Pick out the lines below that contain the string "space" and copy them all.

Start of Provided material

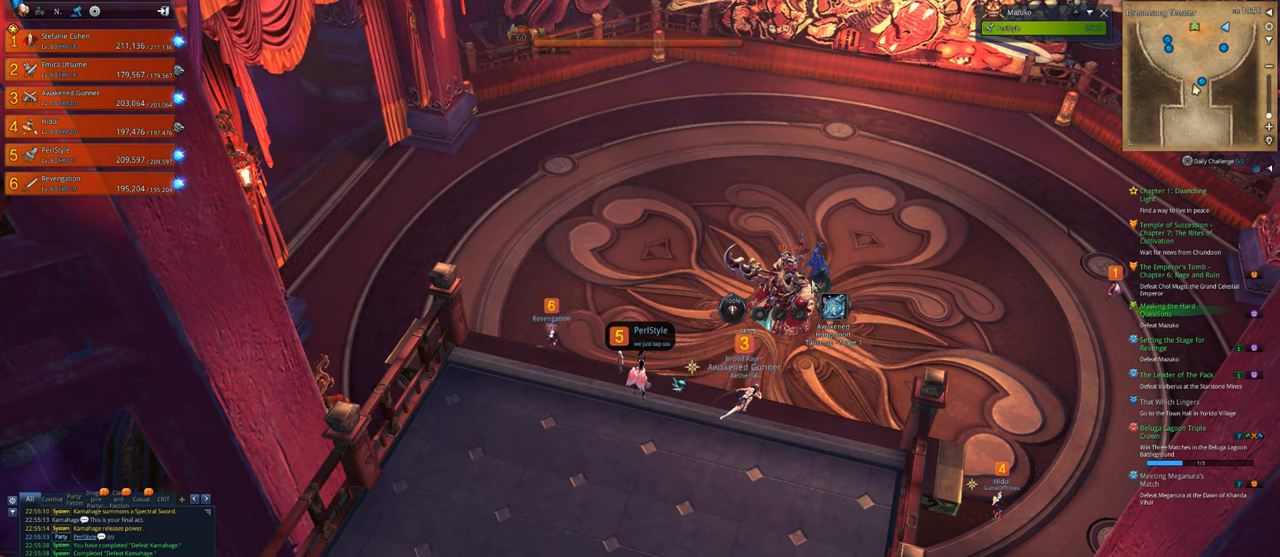
{"keys": [], "mouse": [], "mouse_move": "still", "events": [[16, "space", "down"], [83, "f", "down"], [83, "space", "up"], [183, "f", "up"], [283, "r", "down"], [383, "r", "up"], [383, "space", "down"], [483, "space", "up"]]}
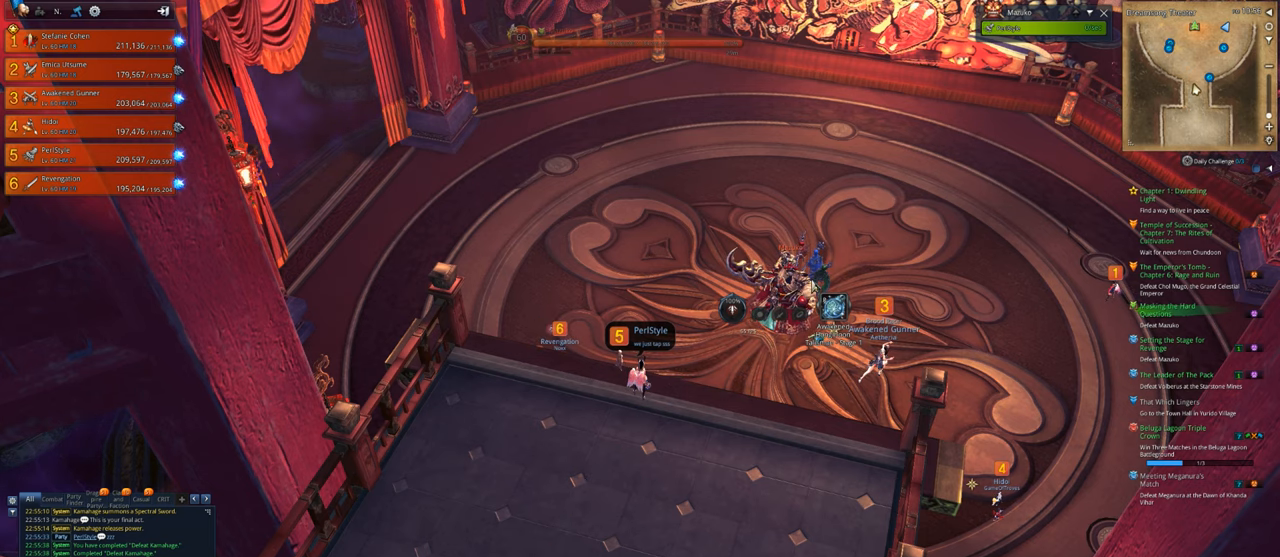
{"keys": [], "mouse": [], "mouse_move": "still", "events": [[250, "s", "down"], [283, "s", "up"], [383, "s", "down"], [483, "s", "up"]]}
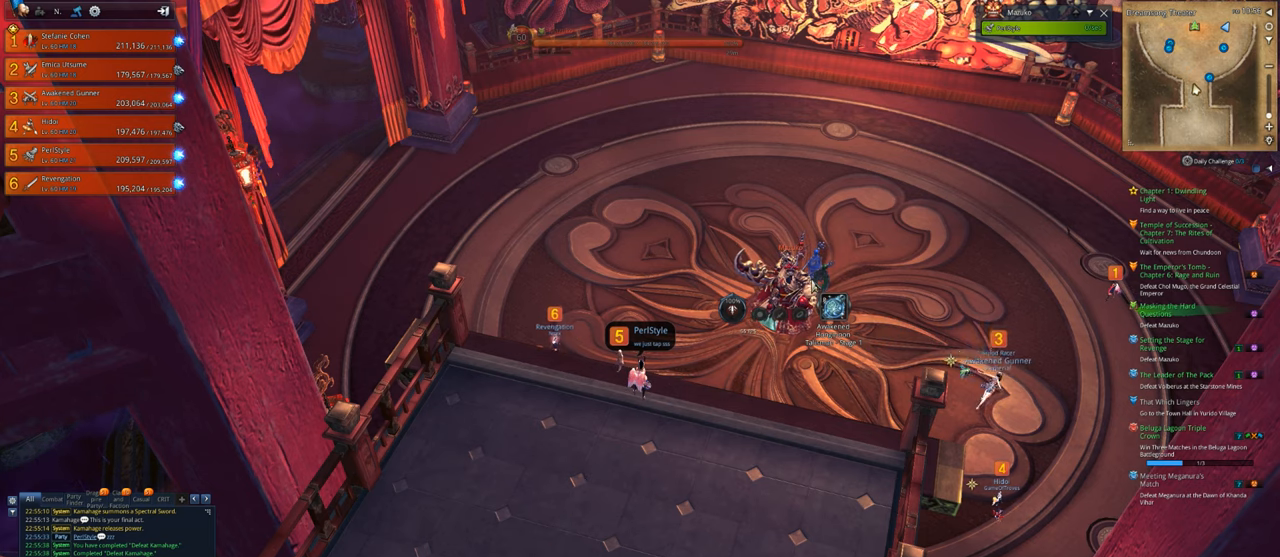
{"keys": ["space"], "mouse": [], "mouse_move": "still", "events": [[16, "space", "down"], [183, "space", "up"], [216, "t", "down"], [283, "t", "up"], [416, "space", "down"]]}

End of Provided material

Solution to the exercise:
{"keys": [], "mouse": [], "mouse_move": "still", "events": [[16, "space", "down"], [83, "f", "down"], [83, "space", "up"], [183, "f", "up"], [283, "r", "down"], [383, "r", "up"], [383, "space", "down"], [483, "space", "up"]]}
{"keys": ["space"], "mouse": [], "mouse_move": "still", "events": [[16, "space", "down"], [183, "space", "up"], [216, "t", "down"], [283, "t", "up"], [416, "space", "down"]]}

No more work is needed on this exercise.